BUSINESS

More Than 10% Of Tesla’s Employees Will Be Let Go: Report

According to a tech magazine, Electrek, which cited an internal letter, Tesla (TSLA.O.) will lay off almost 10% of its personnel on Monday. This comes as the leading automaker faces challenges from tepid demand for its electric cars in a fiercely competitive industry.

According to the source, Tesla has halted certain stock incentives, canceled some workers’ yearly evaluations, and instructed managers to identify important team members during the last several months.

according of December 2023, the biggest carmaker in the world by on market value employed 140,473 people worldwide, according per its most recent annual report. About 15,000 employees will be impacted by the projected reduction.

4% of Tesla’s workers was let off in February of last year in New York as part of a performance evaluation cycle, just before its employees were scheduled to begin a union drive.

CEO Elon Musk said in the internal letter that “it is extremely important to look at every aspect of the company for cost reductions and increasing productivity as we prepare the company for our next phase of growth,” as reported by Electrek.

When a comment was requested, Tesla did not immediately answer.

Tesla announced a drop in car deliveries in the first quarter, which was both below market estimates and the company’s first in over four years. Tesla is scheduled to release its quarterly profits on April 23.

In the meanwhile, the business has given up on its intentions to create a cheap vehicle, giving up on Musk’s long-standing objective of producing mass-market EVs at a reasonable price.
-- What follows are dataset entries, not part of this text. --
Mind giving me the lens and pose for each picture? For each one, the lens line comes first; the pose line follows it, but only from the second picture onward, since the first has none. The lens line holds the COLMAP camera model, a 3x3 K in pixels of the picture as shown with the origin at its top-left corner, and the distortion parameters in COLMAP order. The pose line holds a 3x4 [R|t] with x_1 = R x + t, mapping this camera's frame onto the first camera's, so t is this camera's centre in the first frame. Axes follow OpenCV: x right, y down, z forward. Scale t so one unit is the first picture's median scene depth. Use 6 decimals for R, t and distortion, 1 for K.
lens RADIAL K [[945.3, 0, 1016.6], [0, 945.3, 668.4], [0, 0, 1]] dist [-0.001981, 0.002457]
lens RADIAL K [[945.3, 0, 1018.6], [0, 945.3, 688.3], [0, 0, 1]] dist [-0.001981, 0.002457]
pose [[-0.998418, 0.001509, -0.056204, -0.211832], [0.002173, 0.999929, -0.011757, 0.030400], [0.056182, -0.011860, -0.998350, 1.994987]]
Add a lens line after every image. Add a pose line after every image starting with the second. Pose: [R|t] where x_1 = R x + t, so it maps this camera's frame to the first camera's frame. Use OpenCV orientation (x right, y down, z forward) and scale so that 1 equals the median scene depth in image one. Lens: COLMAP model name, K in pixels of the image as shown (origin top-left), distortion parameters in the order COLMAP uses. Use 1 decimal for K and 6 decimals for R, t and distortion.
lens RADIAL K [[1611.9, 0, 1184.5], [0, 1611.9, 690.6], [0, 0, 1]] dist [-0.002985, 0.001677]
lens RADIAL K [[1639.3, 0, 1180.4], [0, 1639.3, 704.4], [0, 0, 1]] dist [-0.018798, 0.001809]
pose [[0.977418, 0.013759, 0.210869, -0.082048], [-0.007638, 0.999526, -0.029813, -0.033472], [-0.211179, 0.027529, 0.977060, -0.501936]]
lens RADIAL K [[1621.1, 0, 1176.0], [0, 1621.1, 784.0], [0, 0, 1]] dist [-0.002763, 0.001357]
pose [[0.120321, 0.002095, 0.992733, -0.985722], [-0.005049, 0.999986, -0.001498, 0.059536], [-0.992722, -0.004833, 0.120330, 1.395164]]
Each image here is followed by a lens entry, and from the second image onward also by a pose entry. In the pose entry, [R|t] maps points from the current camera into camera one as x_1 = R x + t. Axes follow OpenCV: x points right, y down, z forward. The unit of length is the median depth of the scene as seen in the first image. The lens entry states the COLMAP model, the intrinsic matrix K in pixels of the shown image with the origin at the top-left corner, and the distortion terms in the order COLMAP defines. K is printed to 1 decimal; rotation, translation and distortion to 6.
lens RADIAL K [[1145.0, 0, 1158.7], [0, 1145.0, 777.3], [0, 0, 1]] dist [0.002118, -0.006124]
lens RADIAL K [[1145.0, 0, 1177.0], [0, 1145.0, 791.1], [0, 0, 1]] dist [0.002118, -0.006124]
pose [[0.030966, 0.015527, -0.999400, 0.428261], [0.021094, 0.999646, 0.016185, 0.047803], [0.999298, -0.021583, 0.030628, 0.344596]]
On Monday, Tesla’s stock fell 0.3% in premarket trade.

Tesla is preparing for a downturn in sales in 2024 after years of strong growth that helped the firm become the most valuable carmaker in the world.

The EV manufacturer has been sluggish to update its outdated models as rising interest rates have reduced customer demand for expensive goods, while competitors in China, the biggest car market in the world, are releasing more affordable models.

The business wants to strengthen its margins, which have taken a hit due to frequent price reductions.

In the fourth quarter, it reported the lowest gross profit margin in almost four years, at 17.6%.